Friday, November 6, 2015

"Driving Glove" by Claudia Emerson

     Born in 1957, this renowned American poet has has left her print on 20th century literature. Claudia Emerson-born in Virginia- was named Virginia's poet Laureate and received numerous other awards. She also was awarded the Pulitzer Prize in 2008.

Driving Glove
by Claudia Emerson
I was unloading groceries from the trunk of what had been her car, when the glove floated up from underneath the shifting junk- a crippled umbrella, the jack, ragged maps. I knew it was not one of yours, this more delicate, soft, made from hide of a kid or lamb.It still remembered her hand, the creases where her fingers

had bent to hold the wheel, the turn
of her palm, smaller than mine. There was
nothing else to do but return it -
let it drift, sink, slow as a leaf through water
to rest on the bottom where I have not
forgotten it remains - persistent in its loss.


     Although the situation of this poem is slightly telling of the theme, the structure and diction are what truly frame the tone and shift. The first two lines of the first stanza characterize the narrator as some type of parental unit or as a person of that age/ level of responsibility. The rest of this stanza plays with diction. Lines 3 and four reveal that the floating glove holds a negative connotation of sorts while the rest of the stanza speaks nostalgia. The author uses adjectives like "delicate" and "soft" to reveal the calmness of her mourning while the lines before that include more candid words that reveal the true feelings on the matter.

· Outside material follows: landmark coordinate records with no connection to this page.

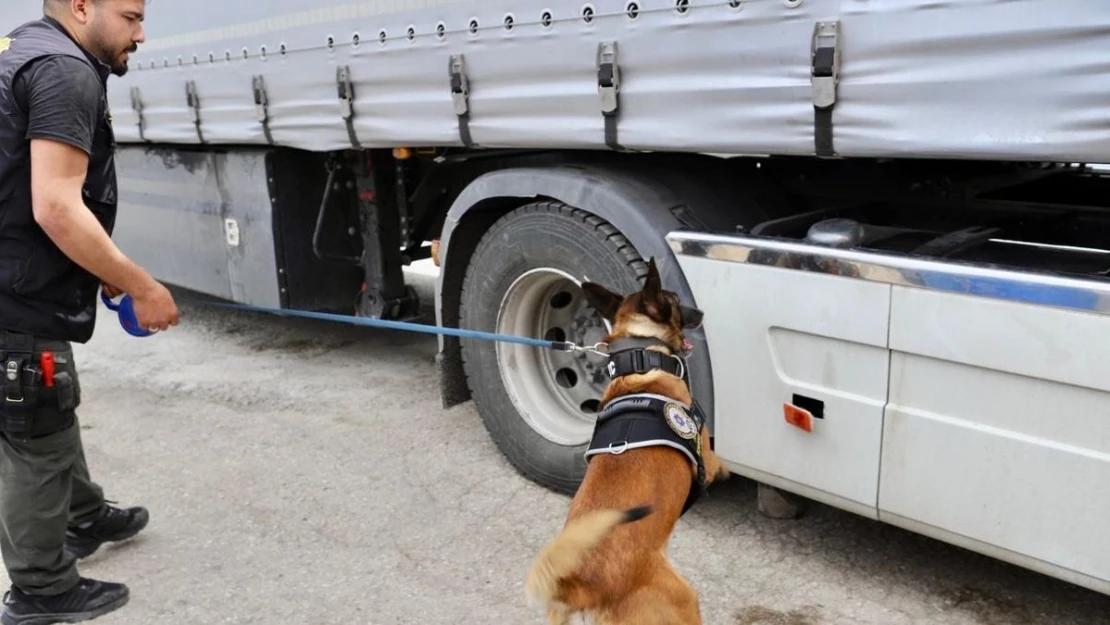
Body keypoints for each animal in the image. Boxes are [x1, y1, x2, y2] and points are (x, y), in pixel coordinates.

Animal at [526, 256, 728, 621]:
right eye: (675, 300)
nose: (701, 312)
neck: (640, 357)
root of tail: (579, 584)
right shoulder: (707, 452)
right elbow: (720, 461)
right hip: (683, 599)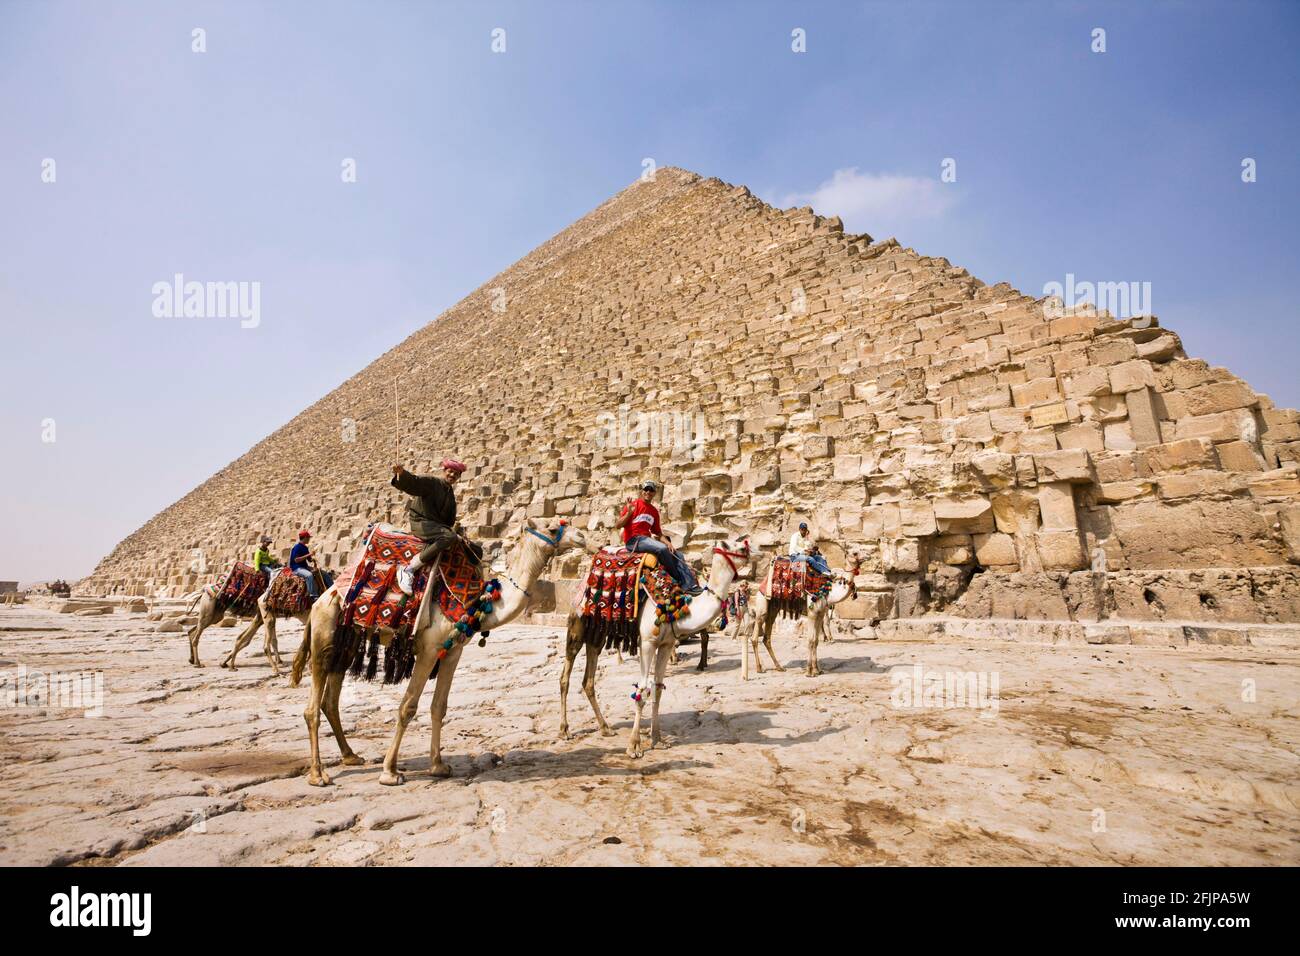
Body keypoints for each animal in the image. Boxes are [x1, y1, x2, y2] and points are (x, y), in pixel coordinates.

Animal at [295, 520, 590, 790]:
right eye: (552, 528)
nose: (582, 536)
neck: (479, 602)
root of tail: (324, 597)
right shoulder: (428, 650)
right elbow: (407, 707)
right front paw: (389, 772)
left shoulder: (453, 651)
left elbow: (439, 706)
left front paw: (438, 766)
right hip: (324, 638)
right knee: (311, 708)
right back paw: (318, 774)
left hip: (346, 643)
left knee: (330, 702)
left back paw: (350, 756)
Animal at [556, 535, 759, 749]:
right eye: (740, 547)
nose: (759, 551)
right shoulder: (647, 642)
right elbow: (642, 690)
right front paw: (634, 745)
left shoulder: (666, 644)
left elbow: (658, 689)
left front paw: (657, 739)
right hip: (577, 626)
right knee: (565, 675)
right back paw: (564, 730)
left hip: (597, 632)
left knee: (589, 678)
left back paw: (605, 728)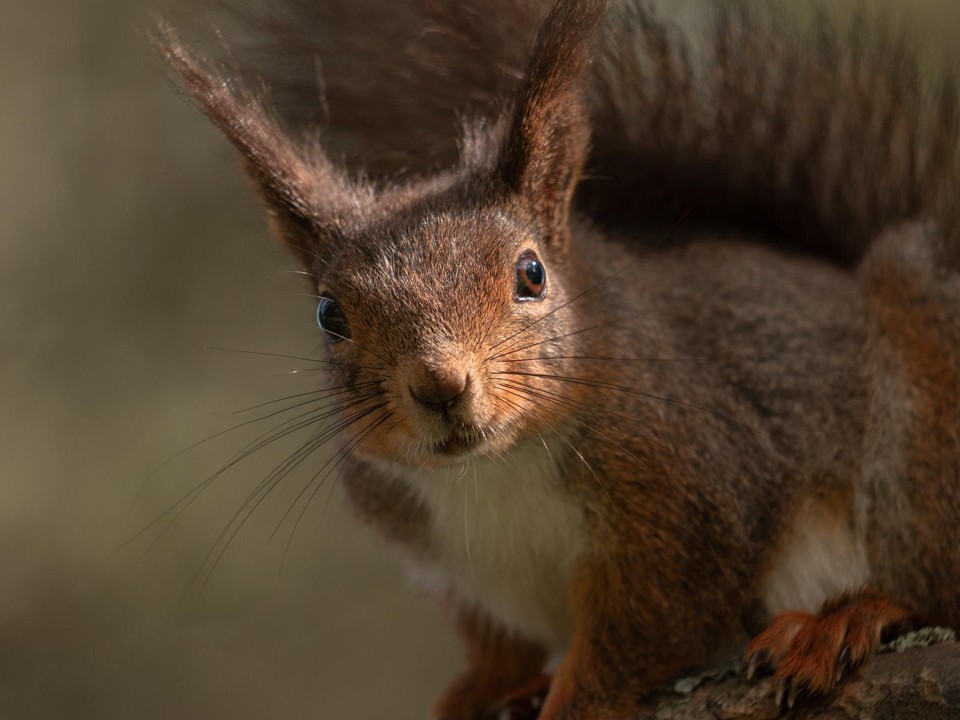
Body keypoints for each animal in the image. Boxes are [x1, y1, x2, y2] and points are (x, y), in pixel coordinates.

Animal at [159, 0, 960, 716]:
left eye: (532, 273)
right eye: (329, 316)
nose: (440, 385)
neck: (493, 471)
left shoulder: (696, 493)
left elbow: (645, 626)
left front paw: (575, 697)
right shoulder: (437, 550)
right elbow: (498, 646)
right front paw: (478, 692)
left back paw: (846, 619)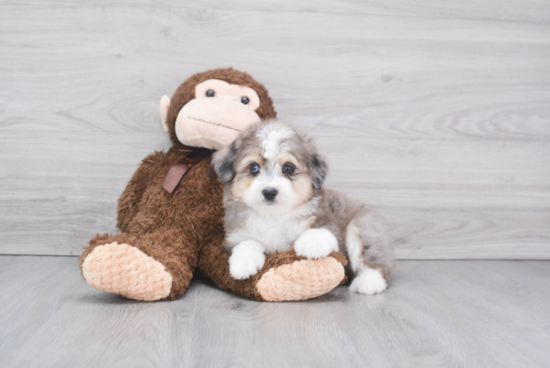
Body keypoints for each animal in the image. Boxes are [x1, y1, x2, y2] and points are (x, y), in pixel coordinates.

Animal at [212, 122, 396, 294]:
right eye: (253, 167)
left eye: (288, 168)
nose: (269, 192)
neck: (273, 216)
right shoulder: (235, 235)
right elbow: (246, 242)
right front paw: (243, 263)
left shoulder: (330, 226)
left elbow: (324, 233)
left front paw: (311, 242)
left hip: (363, 226)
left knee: (374, 261)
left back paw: (369, 283)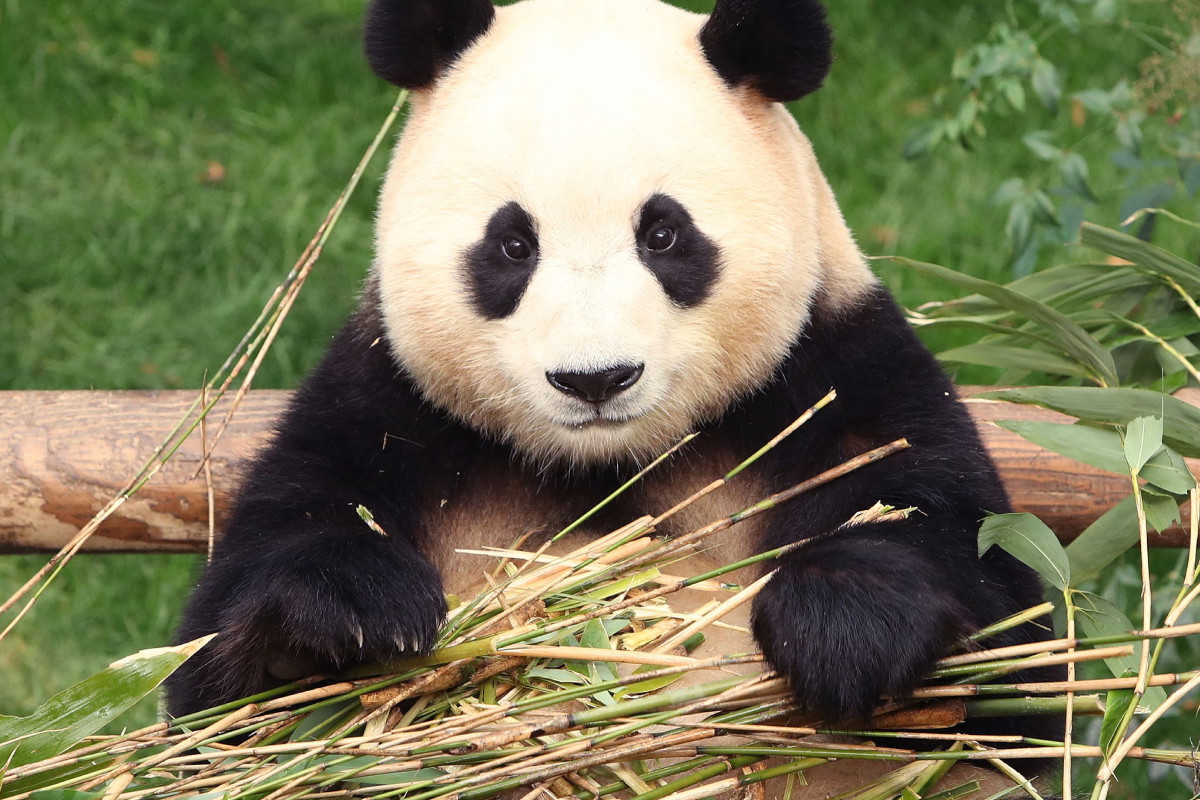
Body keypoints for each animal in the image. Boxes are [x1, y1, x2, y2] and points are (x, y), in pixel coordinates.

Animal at [168, 0, 1062, 766]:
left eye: (663, 235)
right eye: (512, 245)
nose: (594, 379)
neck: (609, 468)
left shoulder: (839, 374)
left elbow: (1004, 631)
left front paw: (843, 623)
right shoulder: (385, 406)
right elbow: (213, 690)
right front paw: (355, 614)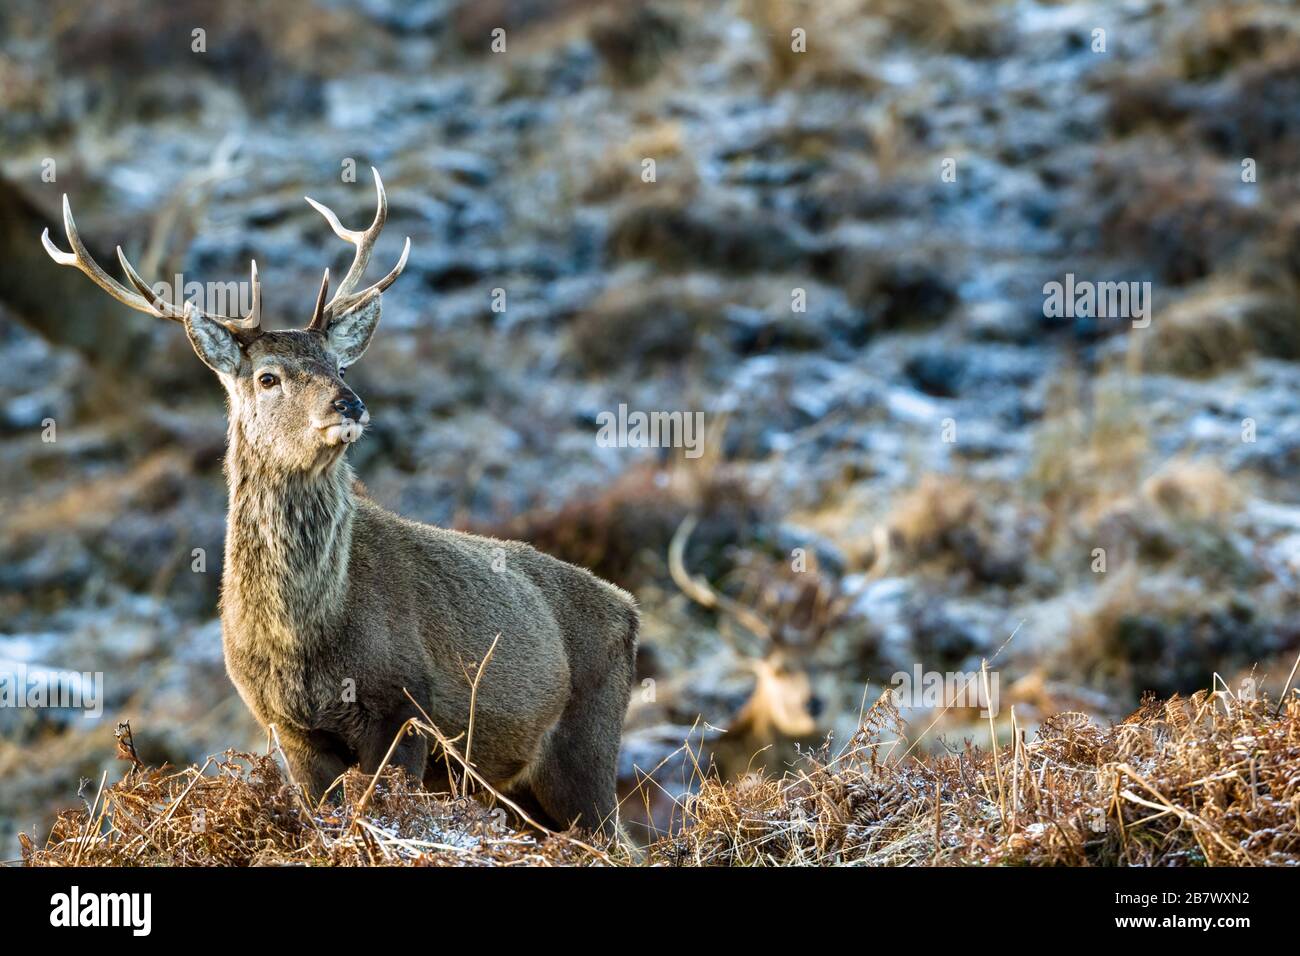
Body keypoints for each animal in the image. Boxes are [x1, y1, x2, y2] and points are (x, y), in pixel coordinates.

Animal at [41, 169, 638, 836]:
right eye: (268, 377)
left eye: (338, 365)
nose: (347, 404)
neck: (304, 638)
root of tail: (629, 610)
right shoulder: (290, 730)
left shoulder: (405, 708)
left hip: (586, 747)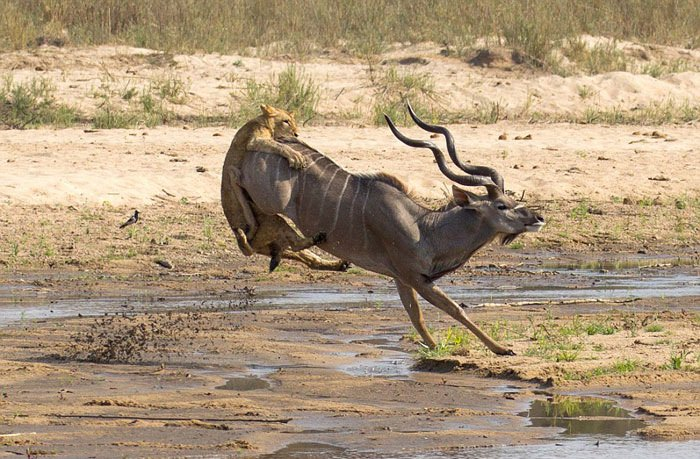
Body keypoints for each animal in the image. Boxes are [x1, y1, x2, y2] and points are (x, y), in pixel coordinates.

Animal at [241, 104, 548, 356]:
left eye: (512, 200)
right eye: (500, 205)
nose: (537, 217)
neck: (425, 228)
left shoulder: (401, 278)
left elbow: (417, 317)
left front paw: (435, 348)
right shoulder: (415, 277)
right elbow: (454, 308)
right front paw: (501, 349)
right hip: (267, 198)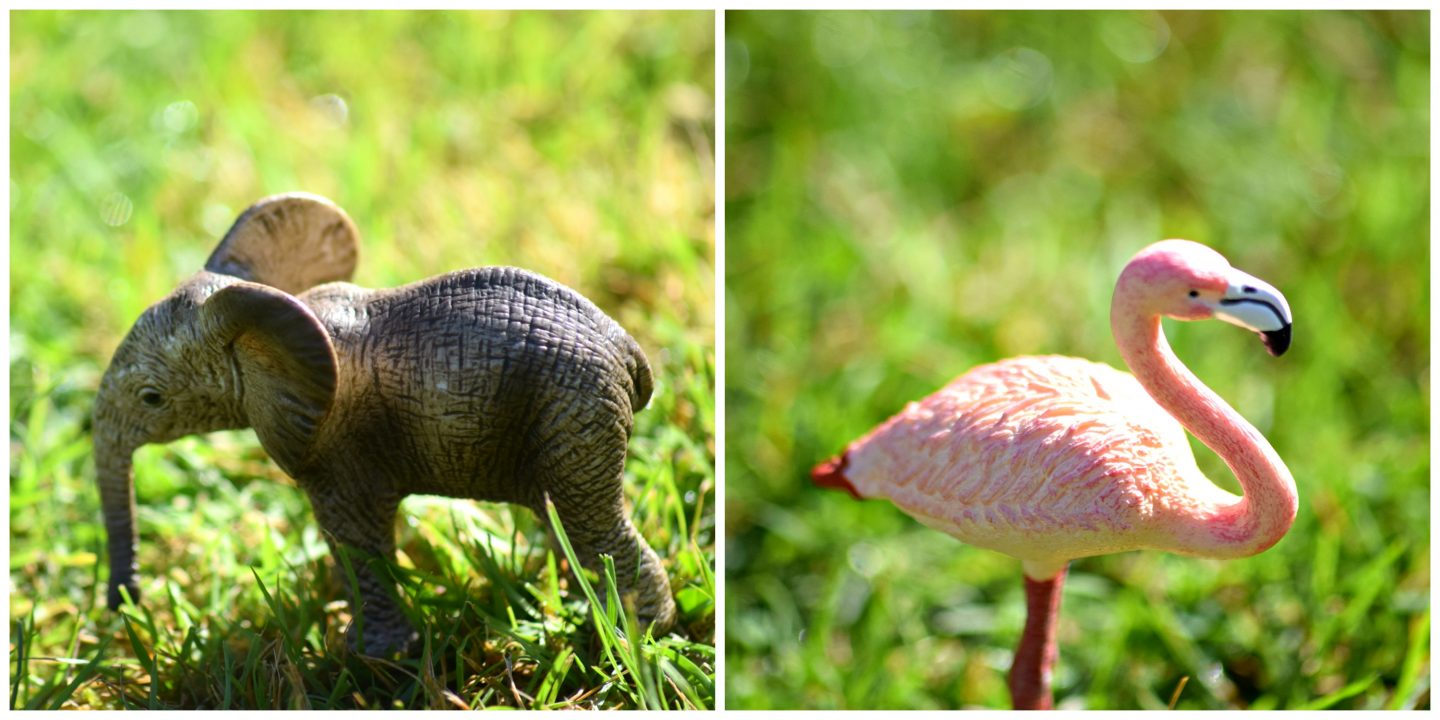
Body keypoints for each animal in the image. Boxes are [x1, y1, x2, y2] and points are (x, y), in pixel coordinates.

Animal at [93, 192, 677, 653]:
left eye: (151, 398)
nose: (124, 606)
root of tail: (630, 352)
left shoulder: (337, 444)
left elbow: (356, 539)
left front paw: (371, 659)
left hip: (574, 413)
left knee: (590, 524)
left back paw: (631, 637)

Someone the narrator loved DEARLY has passed away. I'm assuming a daughter. At the end of the first stanza the author gets lost in her mournfully nostalgic tone until she remembers the tragedy. She breaks between the first and second stanza not only to recover from the brutal hit of reality but also to change the shift to bitterly bereaved. The author reveals that she is not yet ready to confront this emotion however, and returns the glove as a pathetic attempt to erase the tragedy that has struck.

Monday, November 2, 2015

"Museum Piece" by Richard Wilbur

Richard Wilbur
      New York City, 1921. The United States was blessed with one of the undoubtedly best American poets of the century: Richard Wilbur. Richard grew up in NYC during the Jazz Age. Hs whole life practically revolved around literature seeing that both his dad and grandfather were both important editors. In college Wilbur enjoyed writing stories, editorials, and poems and showed great interest in journalism. After returning from World War II, his poetry was transformed. Wilbur wrote profoundly, sharing his life experiences and wisdom by stanza. Wilbur was recognized nationally for his literary achievements and earned the National Book Award, Pulitzer Prize, and was named the Poet Laureate.Wilbur also writes children's stories and is a celebrated text translator.
        
 "Museum Piece"

The good gray guardians of art
Patrol the halls on spongy shoes,
Impartially protective, though
Perhaps suspicious of Toulouse.

Here dozes one against the wall,
Disposed upon a funeral chair.
A Degas dancer pirouettes
Upon the parting of his hair.

See how she spins! The grace is there,
But strain as well is plain to see.
Degas loved the two together:
Beauty joined to energy.

Edgar Degas purchased once
A fine El Greco, which he kept
Against the wall beside his bed

     In this four stanza work, Wilbur criticizes society's compulsion to denigrate all forms of art by providing a scene in an art exhibit. I got the sense that Wilbur feels this way towards poetry as well, but didn't want to write about poetry because then the message becomes far too obvious. If Wilbur wrote of his disdain for the judgmental  platform in literature, critics and other audiences would have scoffed at him. The literary community would assume he just can't take criticism or that he's some liberal bookie who fears opinion. Wilbur uses the "good gray guards" to mock the critical society in art. He uses the alliteration to simplify and degrade their sophistication in a sense. He alludes to other artists such as Degas and El Greco to not only showcase his knowledge of the art world but also to illustrate an example.  Wilbur delivers his thesis in the last stanza, delivering the message that all artists have their own unique styles, therefore, they can not be categorized by medium, nor compared to one other.